A filmmaker known primarily for his perceptive melodramas about women, from “Things You Can Tell Just By Looking at Her ” to “Mother and Child,” now turns his attention to a primal tale of fathers and sons — including the Son of Man himself — in “Last Days in the Desert,” a quietly captivating and remarkably beautiful account of Jesus’ time in the wilderness before the beginning of his ministry. Deliberately paced, sparely imagined and suffused with mystery, writer-director Rodrigo Garcia’s seventh feature is nonetheless quite lucid and accessible in its themes of empathy, compassion and sacrifice, and grounded by a Christ/Satan dual performance by Ewan McGregor that plays vastly better onscreen than it sounds on paper. While many will find the drama as arid as its parched surroundings, with a thoughtful and concerted marketing approach the picture might well appeal to art-minded nonbelievers and Christians open-minded enough to accept an off-Scripture narrative.

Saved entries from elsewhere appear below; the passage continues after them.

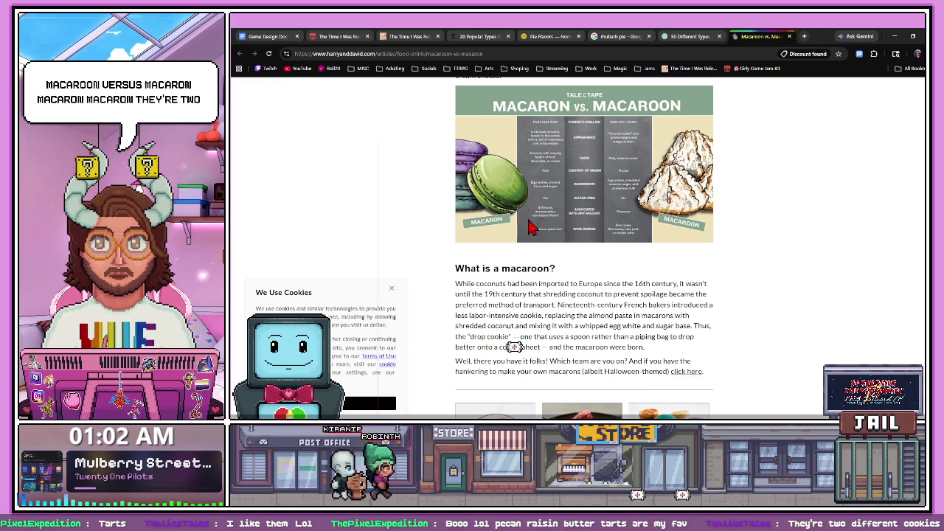
scroll(508, 179, up, 1)
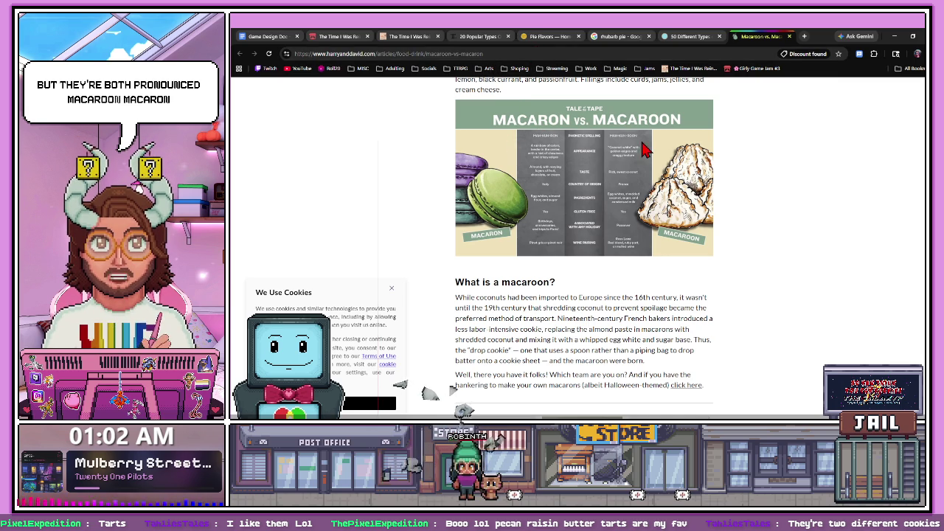
scroll(497, 143, down, 4)
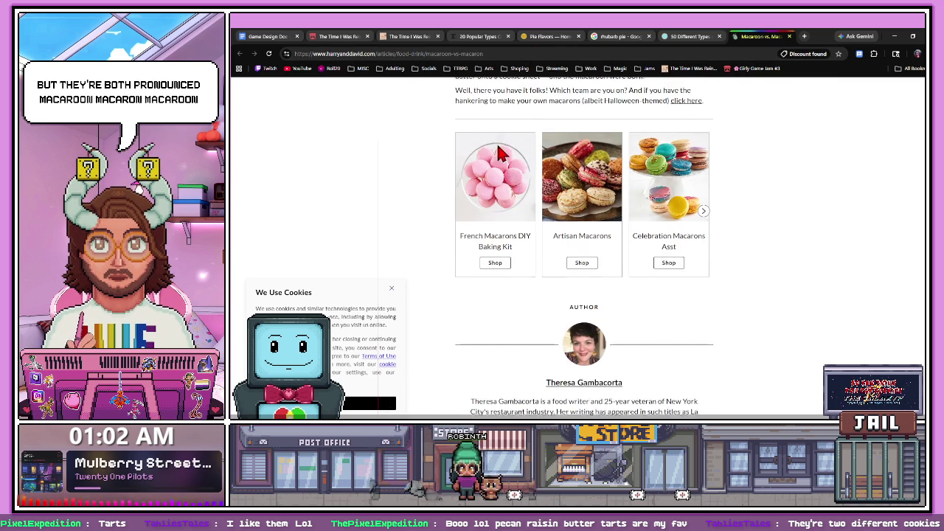
- Back in Cheryl's article, select the Macaroons heading
click(693, 36)
scroll(558, 267, down, 2)
drag(542, 294, 516, 148)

Certain to elicit the full range of reactions from the faithful and the skeptical alike, “Last Days in the Desert” approaches the figure of Christ — or Yeshua, as he’s referred to here — with tremendous care and tact, yet also with a scrupulous focus on his humanity rather than his divinity. Some may well discern a connection with “The Last Temptation of Christ,” though there’s nothing here that even remotely approaches that film’s controversy-stirring elements. This is a hushed, austere and surpassingly gentle treatment of a brief chapter of Jesus’ life — probably too subdued and speculative for those inclined to find profundity in the self-glorifying “realism” of “The Passion of the Christ,” but a vastly more considered and spiritually probing picture in every respect.